**YOUR TASK:** Copy every one of the items below word for word, line by line.

**RECORDS FOR THE TASK:**

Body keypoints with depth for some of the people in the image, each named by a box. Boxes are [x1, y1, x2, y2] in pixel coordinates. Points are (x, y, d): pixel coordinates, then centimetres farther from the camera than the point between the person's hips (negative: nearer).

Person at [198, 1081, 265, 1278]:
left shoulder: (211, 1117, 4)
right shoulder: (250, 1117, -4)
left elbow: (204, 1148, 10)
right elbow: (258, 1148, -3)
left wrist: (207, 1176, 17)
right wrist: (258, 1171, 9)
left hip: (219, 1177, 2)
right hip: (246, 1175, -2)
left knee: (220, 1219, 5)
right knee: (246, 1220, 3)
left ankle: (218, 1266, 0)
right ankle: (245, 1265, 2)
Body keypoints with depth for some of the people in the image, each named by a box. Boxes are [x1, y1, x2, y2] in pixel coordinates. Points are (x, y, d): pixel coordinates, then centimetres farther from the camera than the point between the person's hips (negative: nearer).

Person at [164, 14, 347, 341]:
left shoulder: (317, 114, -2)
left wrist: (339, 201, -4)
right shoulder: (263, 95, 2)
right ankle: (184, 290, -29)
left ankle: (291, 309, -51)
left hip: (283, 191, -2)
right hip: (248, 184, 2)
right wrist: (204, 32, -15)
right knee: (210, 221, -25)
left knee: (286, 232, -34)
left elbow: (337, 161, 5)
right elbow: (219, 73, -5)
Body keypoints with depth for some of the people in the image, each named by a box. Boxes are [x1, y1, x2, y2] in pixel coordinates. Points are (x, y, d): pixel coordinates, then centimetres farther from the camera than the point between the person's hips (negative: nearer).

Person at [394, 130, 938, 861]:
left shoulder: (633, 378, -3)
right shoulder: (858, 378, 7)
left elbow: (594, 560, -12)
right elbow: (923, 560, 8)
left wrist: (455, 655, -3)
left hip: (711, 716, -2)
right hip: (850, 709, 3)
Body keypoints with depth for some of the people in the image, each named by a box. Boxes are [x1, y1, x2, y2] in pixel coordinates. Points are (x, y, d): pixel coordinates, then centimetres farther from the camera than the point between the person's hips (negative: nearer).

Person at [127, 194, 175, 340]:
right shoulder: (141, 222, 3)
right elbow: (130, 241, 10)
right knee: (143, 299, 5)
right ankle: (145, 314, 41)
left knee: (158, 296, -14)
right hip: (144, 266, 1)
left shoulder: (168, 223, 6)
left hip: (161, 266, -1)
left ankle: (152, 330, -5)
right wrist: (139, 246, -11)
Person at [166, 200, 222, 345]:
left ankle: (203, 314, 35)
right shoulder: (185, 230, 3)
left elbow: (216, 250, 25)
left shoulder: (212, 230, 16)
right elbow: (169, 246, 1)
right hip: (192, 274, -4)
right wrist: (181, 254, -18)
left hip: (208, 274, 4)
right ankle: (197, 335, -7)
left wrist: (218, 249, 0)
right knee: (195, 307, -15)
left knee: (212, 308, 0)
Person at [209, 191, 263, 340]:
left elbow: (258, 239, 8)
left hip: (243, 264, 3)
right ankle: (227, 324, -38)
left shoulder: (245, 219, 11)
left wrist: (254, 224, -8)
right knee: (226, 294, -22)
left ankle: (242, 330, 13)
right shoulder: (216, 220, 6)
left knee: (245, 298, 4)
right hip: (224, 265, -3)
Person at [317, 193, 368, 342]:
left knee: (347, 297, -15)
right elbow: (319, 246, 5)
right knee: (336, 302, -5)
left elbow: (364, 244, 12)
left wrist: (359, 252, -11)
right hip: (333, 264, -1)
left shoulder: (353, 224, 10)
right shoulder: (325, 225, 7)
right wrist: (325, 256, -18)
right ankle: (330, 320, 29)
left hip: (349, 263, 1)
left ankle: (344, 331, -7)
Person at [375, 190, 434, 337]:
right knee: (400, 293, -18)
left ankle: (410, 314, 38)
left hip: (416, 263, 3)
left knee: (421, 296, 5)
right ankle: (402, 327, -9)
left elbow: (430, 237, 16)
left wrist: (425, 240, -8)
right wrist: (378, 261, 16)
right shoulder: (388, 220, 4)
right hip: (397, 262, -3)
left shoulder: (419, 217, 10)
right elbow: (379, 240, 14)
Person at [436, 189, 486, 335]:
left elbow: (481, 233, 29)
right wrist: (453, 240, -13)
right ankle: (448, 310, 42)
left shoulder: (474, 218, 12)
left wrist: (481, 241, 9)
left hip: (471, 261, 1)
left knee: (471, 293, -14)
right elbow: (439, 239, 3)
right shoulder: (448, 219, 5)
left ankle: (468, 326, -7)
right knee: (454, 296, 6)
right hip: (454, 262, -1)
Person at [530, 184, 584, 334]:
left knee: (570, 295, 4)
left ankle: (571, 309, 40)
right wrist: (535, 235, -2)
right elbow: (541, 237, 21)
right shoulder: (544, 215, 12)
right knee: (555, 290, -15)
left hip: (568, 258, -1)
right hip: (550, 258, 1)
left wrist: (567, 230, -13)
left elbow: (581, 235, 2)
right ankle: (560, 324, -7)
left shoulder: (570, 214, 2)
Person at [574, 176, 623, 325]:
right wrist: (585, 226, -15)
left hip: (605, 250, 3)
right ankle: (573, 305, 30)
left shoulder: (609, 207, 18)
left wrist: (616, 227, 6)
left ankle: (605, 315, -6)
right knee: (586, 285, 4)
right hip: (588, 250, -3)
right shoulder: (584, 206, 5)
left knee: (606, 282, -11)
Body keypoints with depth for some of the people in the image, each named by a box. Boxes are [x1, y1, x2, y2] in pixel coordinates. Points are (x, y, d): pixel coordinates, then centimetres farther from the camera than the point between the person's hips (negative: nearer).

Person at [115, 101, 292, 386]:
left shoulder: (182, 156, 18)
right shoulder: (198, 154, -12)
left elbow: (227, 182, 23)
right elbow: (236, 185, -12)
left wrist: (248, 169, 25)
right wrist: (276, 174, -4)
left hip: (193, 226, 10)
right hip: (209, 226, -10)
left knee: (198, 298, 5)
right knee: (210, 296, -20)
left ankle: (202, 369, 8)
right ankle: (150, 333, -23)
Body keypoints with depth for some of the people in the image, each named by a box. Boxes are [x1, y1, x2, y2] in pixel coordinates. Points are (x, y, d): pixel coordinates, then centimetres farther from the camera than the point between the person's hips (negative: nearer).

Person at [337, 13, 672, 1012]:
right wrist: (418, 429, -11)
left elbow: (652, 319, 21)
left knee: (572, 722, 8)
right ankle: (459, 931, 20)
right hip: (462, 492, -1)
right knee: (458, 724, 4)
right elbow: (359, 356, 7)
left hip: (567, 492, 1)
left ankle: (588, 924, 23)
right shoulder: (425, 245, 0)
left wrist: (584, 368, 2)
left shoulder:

**RESPONSE TO THE TASK:**
Body keypoints with depth for some of the people in the image, each named by a box. Boxes are [x1, y1, x2, y2] in pixel coordinates. Points are (x, y, d): pixel coordinates, then centimetres farther from the camera than the point between the person's hips (negative: nearer).

Person at [198, 1081, 265, 1278]:
left shoulder: (211, 1117, 4)
right shoulder: (250, 1117, -4)
left elbow: (204, 1148, 10)
right elbow: (258, 1148, -3)
left wrist: (207, 1176, 17)
right wrist: (258, 1171, 9)
left hip: (219, 1177, 2)
right hip: (246, 1175, -2)
left knee: (220, 1219, 5)
right knee: (246, 1220, 3)
left ankle: (218, 1266, 0)
right ankle: (245, 1265, 2)
Body keypoints with depth for some of the people in the image, each named by a box. Boxes are [x1, y1, x2, y2] in pixel coordinates. Points are (x, y, d): pixel coordinates, then centimetres farther from the camera than the point between the person's hips (negative: nearer).

Person at [164, 14, 347, 341]:
left shoulder: (317, 114, -2)
left wrist: (339, 201, -4)
right shoulder: (263, 95, 2)
right ankle: (184, 290, -29)
left ankle: (291, 309, -51)
left hip: (283, 191, -2)
right hip: (248, 184, 2)
right wrist: (204, 32, -15)
right knee: (210, 221, -25)
left knee: (286, 232, -34)
left elbow: (337, 161, 5)
right elbow: (219, 73, -5)
Body keypoints with depth for some of the people in the image, each named by a box. Boxes are [x1, y1, x2, y2] in pixel coordinates. Points are (x, y, d): pixel coordinates, then centimetres farther from the camera than the point between the person's hips (negative: nearer).

Person at [394, 130, 938, 861]:
left shoulder: (633, 378, -3)
right shoulder: (858, 378, 7)
left elbow: (594, 560, -12)
right elbow: (923, 560, 8)
left wrist: (455, 655, -3)
left hip: (711, 716, -2)
right hip: (850, 709, 3)
Body keypoints with depth for some of the people in the image, each named by a box. Boxes are [x1, y1, x2, y2] in pixel coordinates. Points are (x, y, d): pixel coordinates, then centimetres farther from the camera than the point between the person's hips (negative: nearer).

Person at [127, 194, 175, 340]:
right shoulder: (141, 222, 3)
right elbow: (130, 241, 10)
right knee: (143, 299, 5)
right ankle: (145, 314, 41)
left knee: (158, 296, -14)
right hip: (144, 266, 1)
left shoulder: (168, 223, 6)
left hip: (161, 266, -1)
left ankle: (152, 330, -5)
right wrist: (139, 246, -11)
Person at [166, 200, 222, 345]:
left ankle: (203, 314, 35)
right shoulder: (185, 230, 3)
left elbow: (216, 250, 25)
left shoulder: (212, 230, 16)
right elbow: (169, 246, 1)
right hip: (192, 274, -4)
right wrist: (181, 254, -18)
left hip: (208, 274, 4)
right ankle: (197, 335, -7)
left wrist: (218, 249, 0)
right knee: (195, 307, -15)
left knee: (212, 308, 0)
Person at [209, 191, 263, 340]:
left elbow: (258, 239, 8)
left hip: (243, 264, 3)
right ankle: (227, 324, -38)
left shoulder: (245, 219, 11)
left wrist: (254, 224, -8)
right knee: (226, 294, -22)
left ankle: (242, 330, 13)
right shoulder: (216, 220, 6)
left knee: (245, 298, 4)
right hip: (224, 265, -3)
Person at [317, 193, 368, 342]:
left knee: (347, 297, -15)
right elbow: (319, 246, 5)
right knee: (336, 302, -5)
left elbow: (364, 244, 12)
left wrist: (359, 252, -11)
right hip: (333, 264, -1)
left shoulder: (353, 224, 10)
right shoulder: (325, 225, 7)
right wrist: (325, 256, -18)
right ankle: (330, 320, 29)
left hip: (349, 263, 1)
left ankle: (344, 331, -7)
Person at [375, 190, 434, 337]:
right knee: (400, 293, -18)
left ankle: (410, 314, 38)
left hip: (416, 263, 3)
left knee: (421, 296, 5)
right ankle: (402, 327, -9)
left elbow: (430, 237, 16)
left wrist: (425, 240, -8)
right wrist: (378, 261, 16)
right shoulder: (388, 220, 4)
right hip: (397, 262, -3)
left shoulder: (419, 217, 10)
right elbow: (379, 240, 14)
Person at [436, 189, 486, 335]:
left elbow: (481, 233, 29)
right wrist: (453, 240, -13)
right ankle: (448, 310, 42)
left shoulder: (474, 218, 12)
left wrist: (481, 241, 9)
left hip: (471, 261, 1)
left knee: (471, 293, -14)
right elbow: (439, 239, 3)
right shoulder: (448, 219, 5)
left ankle: (468, 326, -7)
right knee: (454, 296, 6)
right hip: (454, 262, -1)
Person at [530, 184, 584, 334]:
left knee: (570, 295, 4)
left ankle: (571, 309, 40)
right wrist: (535, 235, -2)
right elbow: (541, 237, 21)
right shoulder: (544, 215, 12)
right knee: (555, 290, -15)
left hip: (568, 258, -1)
right hip: (550, 258, 1)
left wrist: (567, 230, -13)
left elbow: (581, 235, 2)
right ankle: (560, 324, -7)
left shoulder: (570, 214, 2)
Person at [574, 176, 623, 325]:
right wrist: (585, 226, -15)
left hip: (605, 250, 3)
right ankle: (573, 305, 30)
left shoulder: (609, 207, 18)
left wrist: (616, 227, 6)
left ankle: (605, 315, -6)
right knee: (586, 285, 4)
right hip: (588, 250, -3)
right shoulder: (584, 206, 5)
left knee: (606, 282, -11)
Body keypoints with depth for some of the people in the image, each named by a box. Boxes are [x1, y1, x2, y2] in pixel coordinates. Points are (x, y, d): pixel coordinates, then centimetres farther from the camera than the point between the person's hips (negative: nearer).

Person at [115, 101, 292, 386]:
left shoulder: (182, 156, 18)
right shoulder: (198, 154, -12)
left elbow: (227, 182, 23)
right elbow: (236, 185, -12)
left wrist: (248, 169, 25)
right wrist: (276, 174, -4)
left hip: (193, 226, 10)
right hip: (209, 226, -10)
left knee: (198, 298, 5)
right knee: (210, 296, -20)
left ankle: (202, 369, 8)
right ankle: (150, 333, -23)
Body keypoints with depth for some of the people in the image, each named by a box. Boxes are [x1, y1, x2, y2] in pixel coordinates. Points are (x, y, d): pixel coordinates, then centimetres farther from the camera than the point between the person's hips (negative: nearer).

Person at [337, 13, 672, 1012]:
right wrist: (418, 429, -11)
left elbow: (652, 319, 21)
left knee: (572, 722, 8)
right ankle: (459, 931, 20)
right hip: (462, 492, -1)
right knee: (458, 724, 4)
right elbow: (359, 356, 7)
left hip: (567, 492, 1)
left ankle: (588, 924, 23)
right shoulder: (425, 245, 0)
left wrist: (584, 368, 2)
left shoulder:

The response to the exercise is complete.